Friday, May 8, 2009

On Bodies at REST...

Newton got beaned by the apple good. So goes the lyric from another song by the band that inspired the name of this blog. Of course, Newton was probably most famous for his laws of motion, including the principle that a body at rest will stay at rest unless acted upon an external force. This rang especially true for me when my mother was recently diagnosed with breast cancer. For some time I had been looking for the motivation to become more active (yoga once a week just wasn't cutting it). Rather than "resting on my laurels", I decided to do something positive about my mother's prognosis (and my sedentary lifestyle) and signed up to participate in the upcoming Weekend to End Breast Cancer in Ottawa. As a participant, I have to raise a minimum of $2000 and walk 60 km over the course of two days in June. I've been training for about seven weeks now, but could really use your help raising the funds (I'm just about half way there). For details, please see my personal page.

On the subject of REST (the acronym) I finally received the speaker feedback for the EMF tutorial Marcelo and I delivered at EclipseCon back in March. As Ed and Michael have been observing lately, EMF is a complex topic, and considering how much Marcelo and I tried to cover in such a short amount of time, I think we did OK. By contrast, REST is actually quite simple; at its core, it is a set of architectural principles for defining, addressing, and manipulating resources in distributed hypermedia systems. The e4 resources team had an interesting discussion about REST during our bi-weekly meeting a couple of weeks ago and Doug suggested I blog about it (hey, better late then never!).

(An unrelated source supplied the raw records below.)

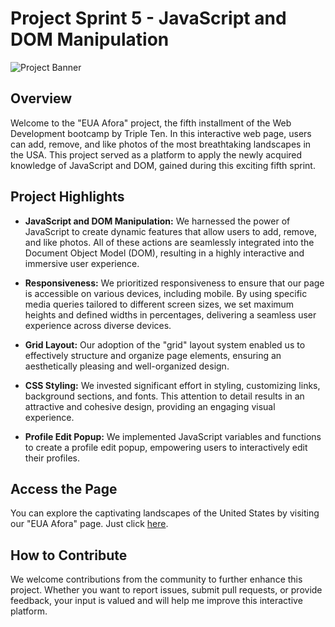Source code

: # Project Sprint 5 - JavaScript and DOM Manipulation

![Project Banner](https://images.unsplash.com/photo-1669023414162-5bb06bbff0ec?auto=format&fit=crop&q=80&w=1932&ixlib=rb-4.0.3&ixid=M3wxMjA3fDB8MHxwaG90by1wYWdlfHx8fGVufDB8fHx8fA%3D%3D)

## Overview

Welcome to the "EUA Afora" project, the fifth installment of the Web Development bootcamp by Triple Ten. In this interactive web page, users can add, remove, and like photos of the most breathtaking landscapes in the USA. This project served as a platform to apply the newly acquired knowledge of JavaScript and DOM, gained during this exciting fifth sprint.

## Project Highlights

- **JavaScript and DOM Manipulation:** We harnessed the power of JavaScript to create dynamic features that allow users to add, remove, and like photos. All of these actions are seamlessly integrated into the Document Object Model (DOM), resulting in a highly interactive and immersive user experience.

- **Responsiveness:** We prioritized responsiveness to ensure that our page is accessible on various devices, including mobile. By using specific media queries tailored to different screen sizes, we set maximum heights and defined widths in percentages, delivering a seamless user experience across diverse devices.

- **Grid Layout:** Our adoption of the "grid" layout system enabled us to effectively structure and organize page elements, ensuring an aesthetically pleasing and well-organized design.

- **CSS Styling:** We invested significant effort in styling, customizing links, background sections, and fonts. This attention to detail results in an attractive and cohesive design, providing an engaging visual experience.

- **Profile Edit Popup:** We implemented JavaScript variables and functions to create a profile edit popup, empowering users to interactively edit their profiles.

## Access the Page

You can explore the captivating landscapes of the United States by visiting our "EUA Afora" page. Just click [here](https://olivetha.github.io/web_project_around/).

## How to Contribute

We welcome contributions from the community to further enhance this project. Whether you want to report issues, submit pull requests, or provide feedback, your input is valued and will help me improve this interactive platform.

So, what does it mean to make resources more RESTful in e4? The important thing (and biggest challenge, in my mind) will be to look beyond the basics of resources and well-defined operations for manipulating them (which we undoubtedly need), and focus more on the distributed and hypermedia aspects of RESTful applications. After all, this is what we mean when we say we want to "bring the Web to Eclipse", is it not? We really have to free ourselves from the "traditional" ways of doing things and embrace new (and, presumably, better) approaches - indeed, we have to innovate. Much of the work that I've seen in e4 so far has been about how we will continue to do many of the things we've always been doing in Eclipse, but on the new platform. For example, there has been some exploration as to how the Project Explorer might work in e4. Wait a minute! Why assume we even need a Project Explorer (or projects themselves, for that matter) in e4? The new generation of workers (and the Web itself) doesn't rely on structural browsing the way we "dinosaurs" have in the past. They search for things they need now and tag things they want to remember later. Rather than a Project Explorer, why not provide a UI that is optimized for exploring sets of related (hyperlinked) resources and for discovering relationships between them?

I see e4 as an opportunity for integrated tool environments (for modeling, development, you name it) to take a giant leap forward into the future (or is that the present?) in terms of consumability. We just need to find the means and the courage to help Eclipse overcome the gravity of its legacy and launch it into the cloud (and beyond). Yes, this IS the time for change, in so many ways. Eclipse will remain "at rest" unless acted upon by an external force... and that force is you!